§ INSTRUCTIONS FOR THE TASK: In the records below, find the line with "thumb tip: (464, 281)", then copy each line exactly until you have copied the line with "index pip: (280, 160)". Leave any picture out.

§ EXTRACTED INFORMATION:
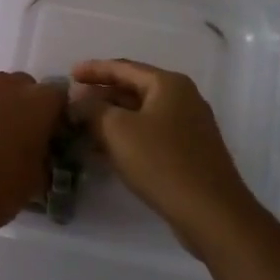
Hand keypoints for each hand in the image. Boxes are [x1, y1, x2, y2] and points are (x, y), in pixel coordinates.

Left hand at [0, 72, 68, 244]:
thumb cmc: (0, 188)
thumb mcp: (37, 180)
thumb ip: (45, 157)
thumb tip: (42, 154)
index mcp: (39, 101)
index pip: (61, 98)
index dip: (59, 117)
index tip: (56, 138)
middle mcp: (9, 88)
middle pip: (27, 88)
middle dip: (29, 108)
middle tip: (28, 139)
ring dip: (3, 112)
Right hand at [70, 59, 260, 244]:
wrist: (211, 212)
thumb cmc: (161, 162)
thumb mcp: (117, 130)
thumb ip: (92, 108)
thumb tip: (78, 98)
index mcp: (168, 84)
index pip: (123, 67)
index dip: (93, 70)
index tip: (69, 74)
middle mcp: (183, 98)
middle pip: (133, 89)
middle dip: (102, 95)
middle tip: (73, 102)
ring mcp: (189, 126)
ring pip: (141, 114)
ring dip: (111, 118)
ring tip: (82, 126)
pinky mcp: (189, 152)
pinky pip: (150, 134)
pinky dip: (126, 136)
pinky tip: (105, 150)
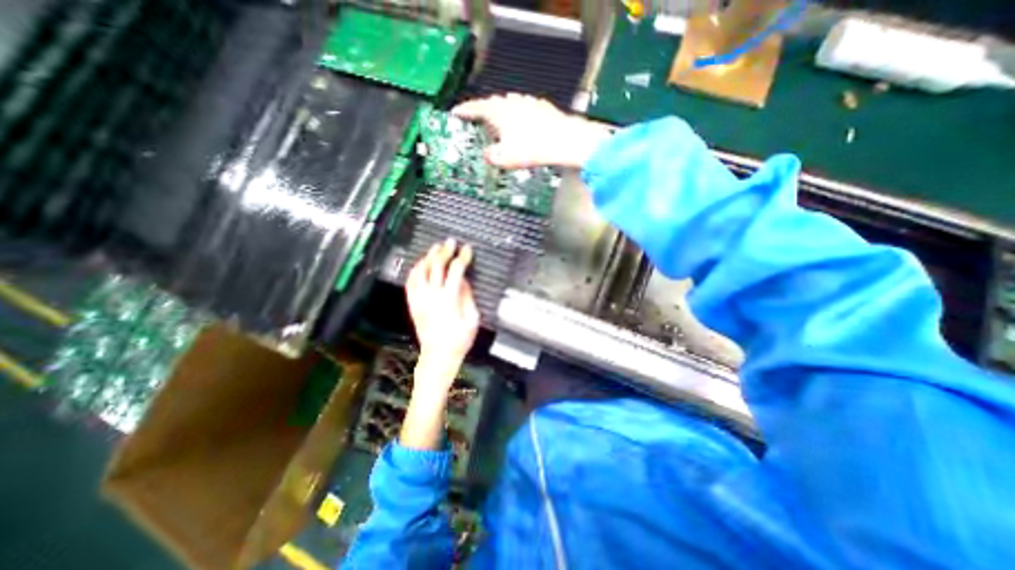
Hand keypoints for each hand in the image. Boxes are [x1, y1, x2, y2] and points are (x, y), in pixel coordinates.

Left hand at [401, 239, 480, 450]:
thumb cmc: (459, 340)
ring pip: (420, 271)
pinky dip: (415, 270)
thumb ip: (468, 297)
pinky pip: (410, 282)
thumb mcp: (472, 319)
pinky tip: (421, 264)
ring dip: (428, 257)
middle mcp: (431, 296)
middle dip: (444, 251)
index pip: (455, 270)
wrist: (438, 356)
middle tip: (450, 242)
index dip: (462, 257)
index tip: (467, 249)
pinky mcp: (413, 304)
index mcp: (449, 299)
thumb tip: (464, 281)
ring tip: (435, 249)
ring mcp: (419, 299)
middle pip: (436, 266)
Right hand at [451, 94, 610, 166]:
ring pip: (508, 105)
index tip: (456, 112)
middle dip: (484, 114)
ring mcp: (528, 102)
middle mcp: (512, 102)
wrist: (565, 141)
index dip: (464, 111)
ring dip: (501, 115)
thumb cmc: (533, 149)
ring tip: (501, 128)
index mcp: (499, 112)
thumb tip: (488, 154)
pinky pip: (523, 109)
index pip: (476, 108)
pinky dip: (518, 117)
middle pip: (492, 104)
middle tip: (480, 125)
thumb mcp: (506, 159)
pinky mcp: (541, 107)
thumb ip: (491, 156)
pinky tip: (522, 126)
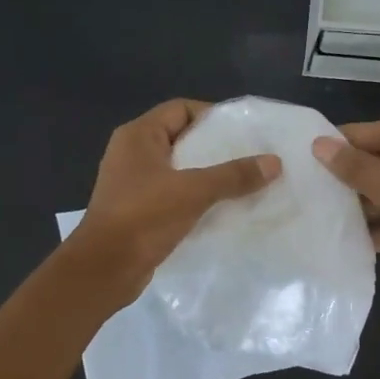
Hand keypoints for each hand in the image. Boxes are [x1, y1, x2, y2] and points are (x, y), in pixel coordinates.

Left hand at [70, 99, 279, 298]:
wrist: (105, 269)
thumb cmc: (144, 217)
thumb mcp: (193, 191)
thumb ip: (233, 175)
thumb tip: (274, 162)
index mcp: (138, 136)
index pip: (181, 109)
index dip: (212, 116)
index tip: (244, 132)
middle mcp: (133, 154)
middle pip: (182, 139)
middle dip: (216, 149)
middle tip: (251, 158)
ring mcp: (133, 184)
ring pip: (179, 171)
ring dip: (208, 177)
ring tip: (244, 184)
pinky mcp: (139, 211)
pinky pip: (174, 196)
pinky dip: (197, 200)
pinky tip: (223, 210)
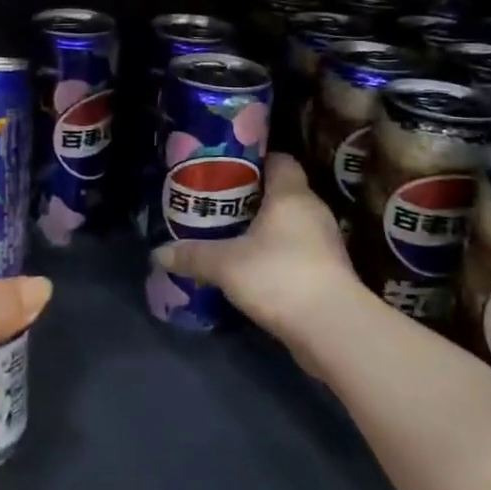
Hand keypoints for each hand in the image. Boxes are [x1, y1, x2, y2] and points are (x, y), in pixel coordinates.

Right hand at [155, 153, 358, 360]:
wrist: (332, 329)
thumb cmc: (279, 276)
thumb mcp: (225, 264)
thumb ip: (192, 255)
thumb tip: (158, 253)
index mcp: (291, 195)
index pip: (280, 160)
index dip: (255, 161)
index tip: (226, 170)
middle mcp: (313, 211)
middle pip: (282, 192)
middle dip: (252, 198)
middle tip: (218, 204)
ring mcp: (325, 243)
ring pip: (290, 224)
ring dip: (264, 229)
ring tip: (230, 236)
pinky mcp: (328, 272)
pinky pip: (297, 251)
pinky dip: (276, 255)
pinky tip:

§ ANSWER:
thumb tip: (464, 281)
ring tip: (435, 249)
ring mcp: (419, 299)
middle pip: (436, 266)
Right hand at [451, 94, 610, 166]:
ring pip: (508, 105)
index tip: (456, 112)
middle dip: (484, 114)
ring mcp: (528, 102)
middle mcp: (512, 102)
wrist: (565, 141)
index dip: (464, 111)
ring dip: (501, 115)
thumb cmc: (533, 149)
ring tip: (501, 128)
index mcp: (499, 112)
thumb tip: (488, 154)
pinky pip: (523, 109)
index pip: (476, 108)
pinky dip: (518, 117)
middle pip: (492, 104)
middle tip: (480, 125)
thumb mcp: (506, 159)
pinky mcp: (541, 107)
thumb ip: (491, 156)
pinky tip: (522, 126)
Hand keypoints for each hand in the image. Boxes are [x1, y1, x2, y2] and points are (x, y), in pixel coordinates.

Left hand at [70, 99, 279, 298]:
wrist: (105, 269)
thumb cmc: (144, 217)
thumb mcp: (193, 191)
thumb ip: (233, 175)
thumb tip: (274, 162)
index mcp: (138, 136)
index pip: (181, 109)
index dip: (212, 116)
index tip: (244, 132)
middle mcp: (133, 154)
middle pip: (182, 139)
middle dip: (216, 149)
middle tip: (251, 158)
ring mcp: (133, 184)
ring pip: (179, 171)
ring dip: (208, 177)
ring tip: (244, 184)
pinky mcp: (139, 211)
pinky pip: (174, 196)
pinky dip: (197, 200)
pinky tip: (223, 210)
Hand keypoints for each hand in the image. Boxes are [x1, y1, x2, y2] and points are (x, y), in pixel coordinates.

Right hand at [155, 153, 358, 360]:
wrist: (332, 329)
thumb cmc: (279, 276)
thumb mcp: (225, 264)
thumb ip: (192, 255)
thumb tip: (158, 253)
index mcp: (291, 195)
index pip: (280, 160)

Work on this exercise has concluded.